══ DATA EXTRACTS ══

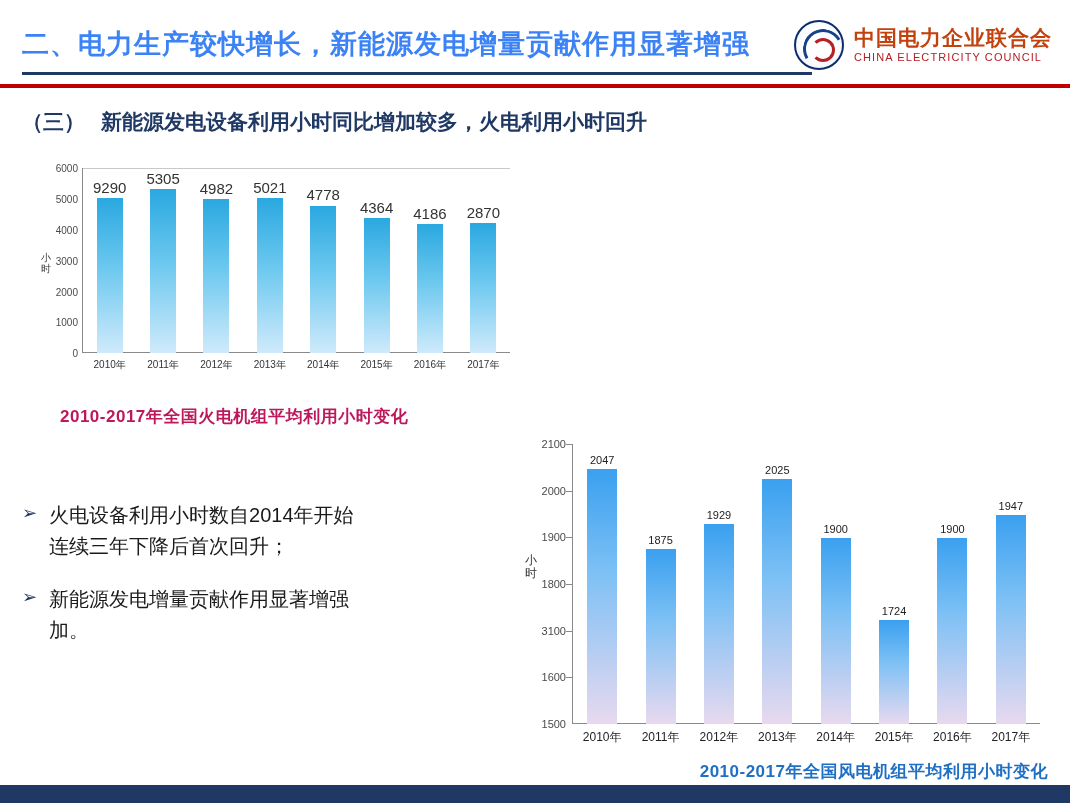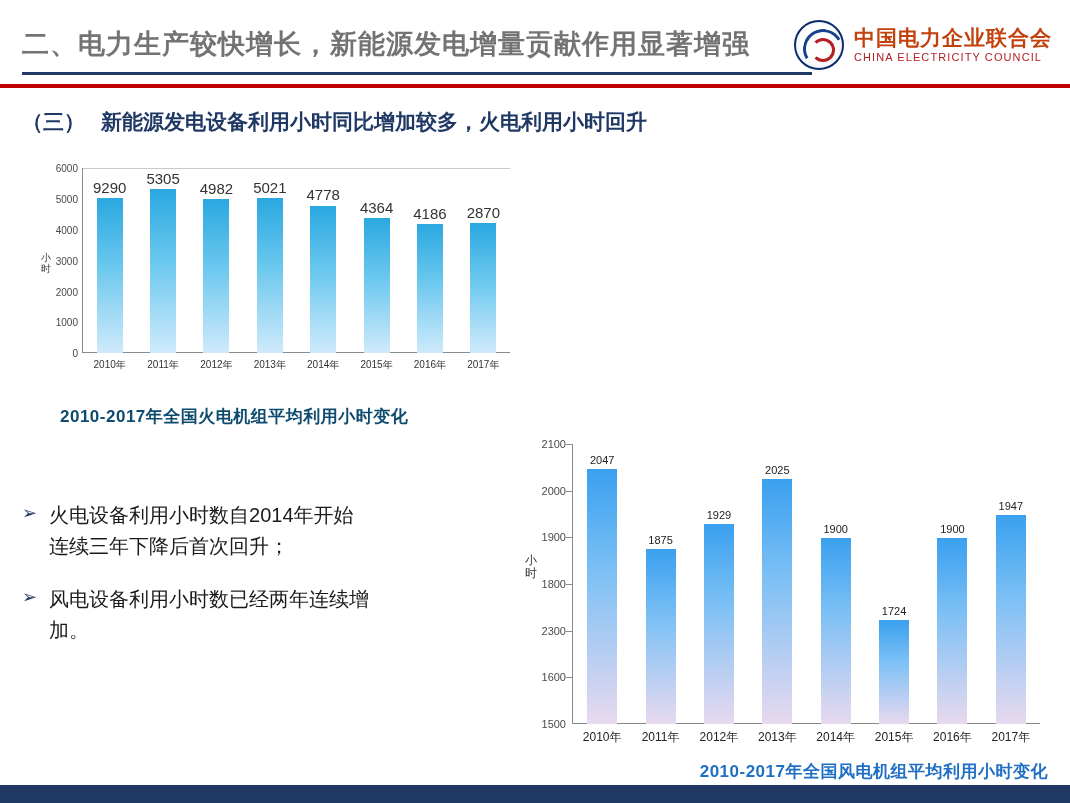"二、电力生产较快增长，新能源发电增量贡献作用显著增强" .header-title { color: #737373 -> #3b82f6 }
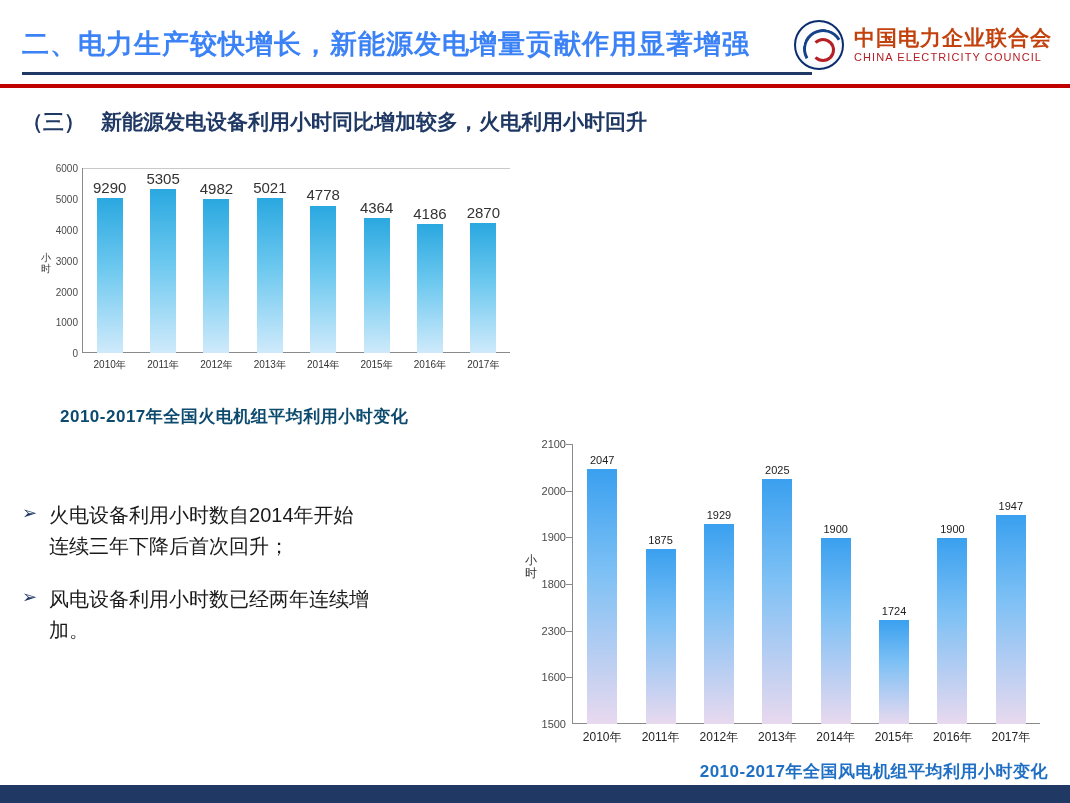"2010-2017年全国火电机组平均利用小时变化" .caption1 { color: #0c4a6e -> #be185d }
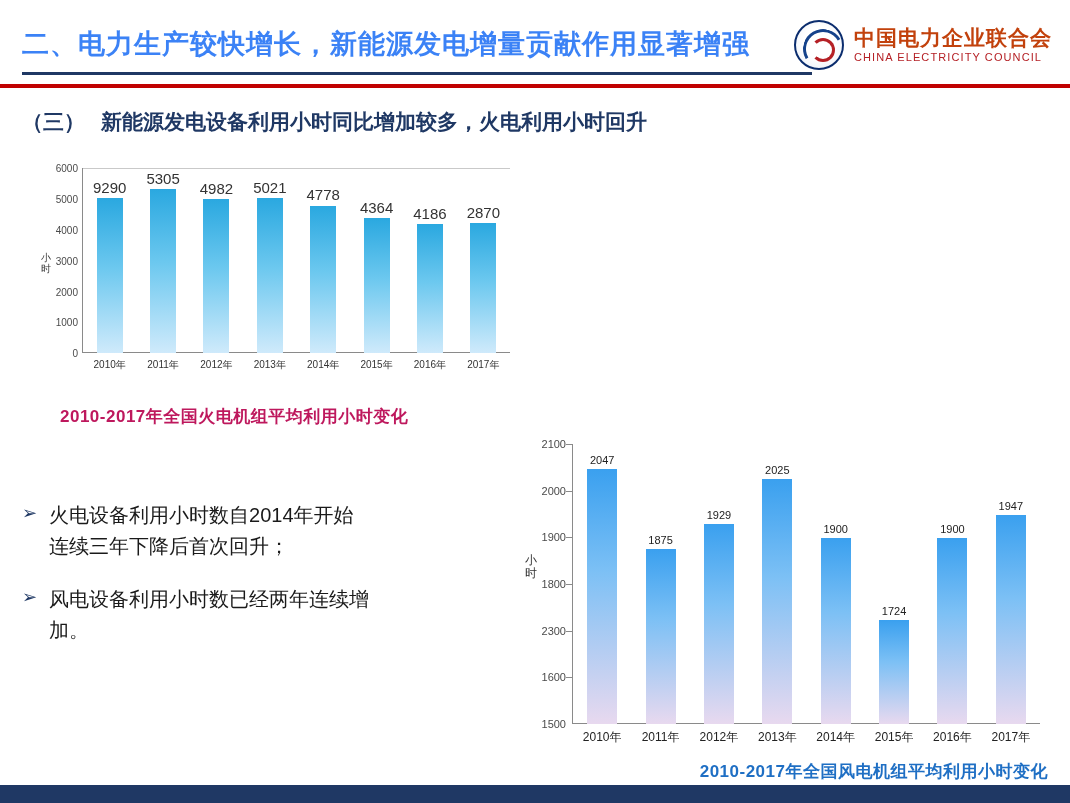"风电设备利用小时数已经两年连续增" span { text: 风电设备利用小时数已经两年连续增 -> 新能源发电增量贡献作用显著增强 }
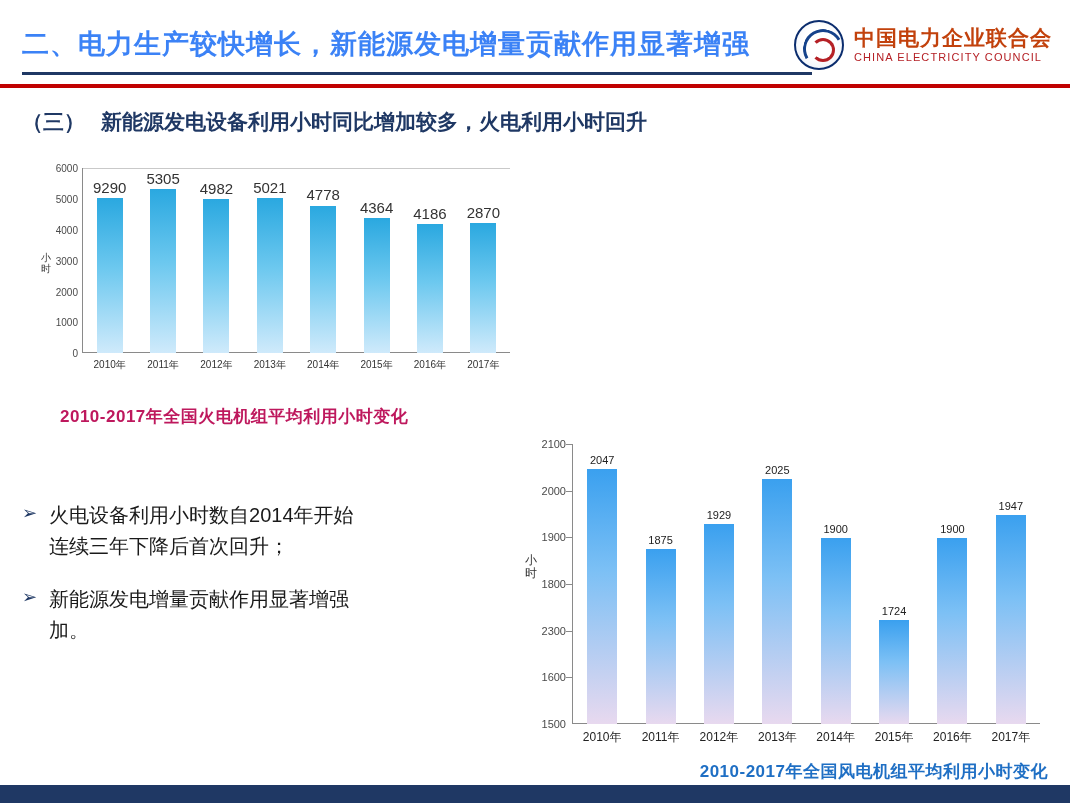"2300" span { text: 2300 -> 3100 }
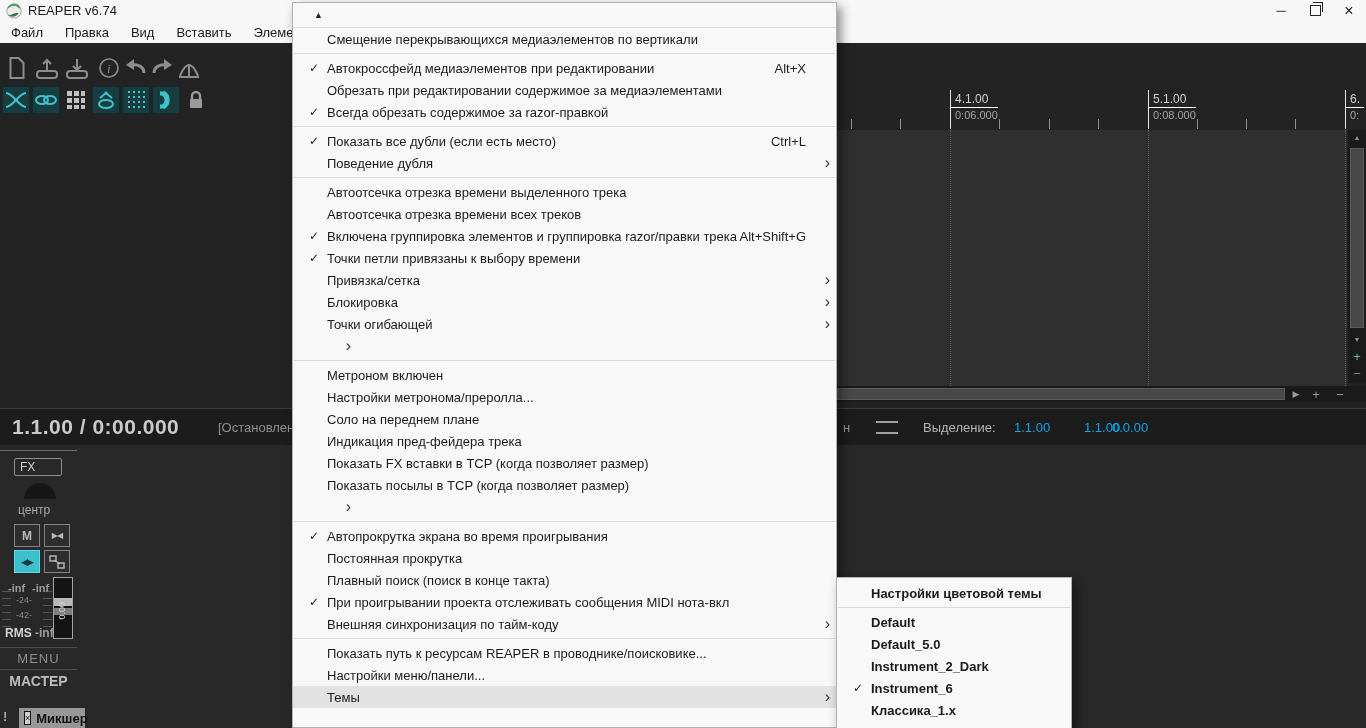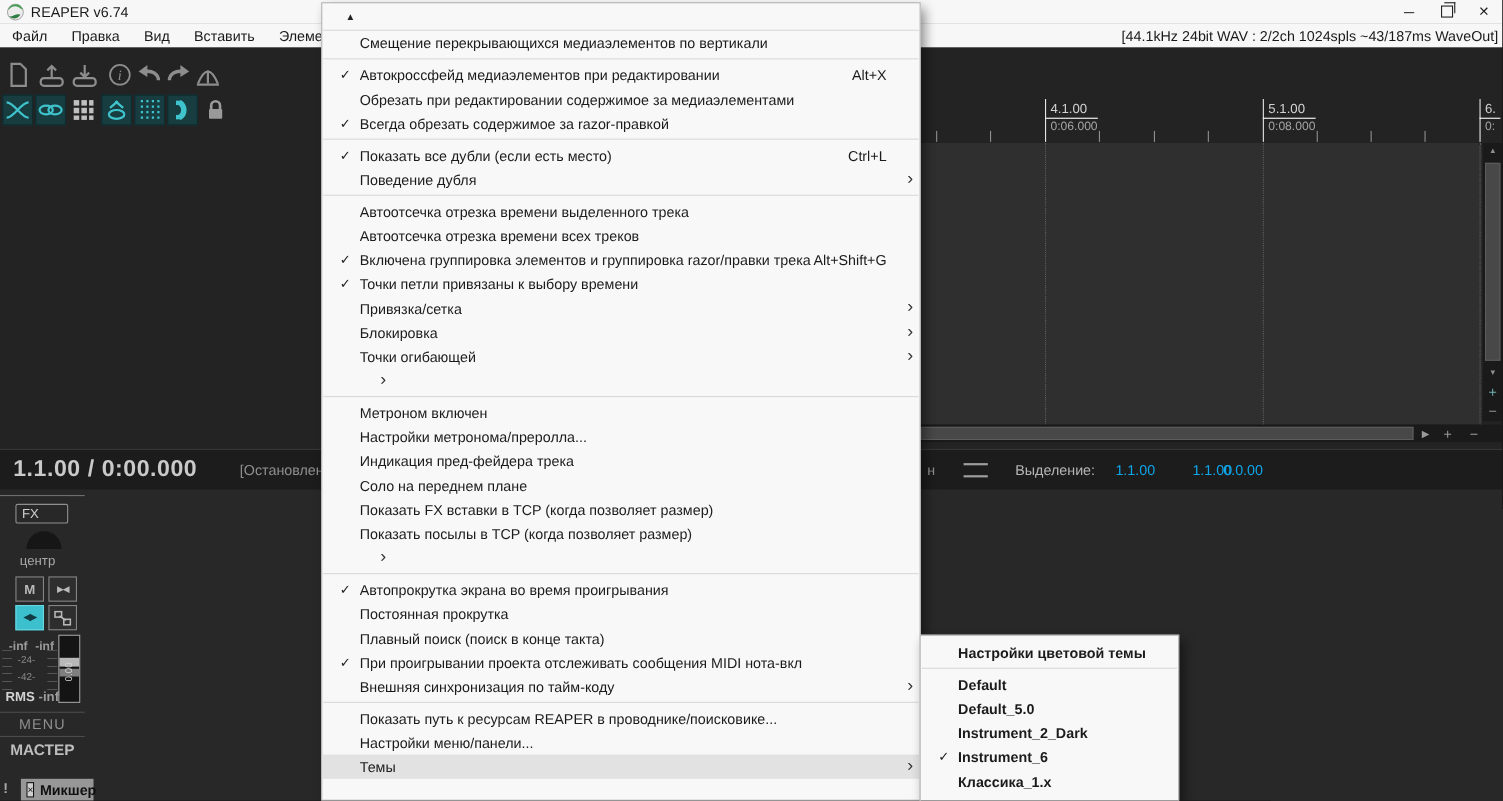"[44.1kHz 24bit WAV : 2/2ch" div.audioinfo { html: <div>[44.1kHz 24bit WAV : 2/2ch 1024spls ~43/187ms WaveOut]</div> -> none }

═══

TASK OBJECTIVE: Quote the data above in full, leaving out the pictures it holds.

ANSWER FOR THE TASK:
"二、电力生产较快增长，新能源发电增量贡献作用显著增强" .header-title { color: #737373 -> #3b82f6 }
"2010-2017年全国火电机组平均利用小时变化" .caption1 { color: #0c4a6e -> #be185d }
"风电设备利用小时数已经两年连续增" span { text: 风电设备利用小时数已经两年连续增 -> 新能源发电增量贡献作用显著增强 }
"2300" span { text: 2300 -> 3100 }
"[44.1kHz 24bit WAV : 2/2ch" div.audioinfo { html: <div>[44.1kHz 24bit WAV : 2/2ch 1024spls ~43/187ms WaveOut]</div> -> none }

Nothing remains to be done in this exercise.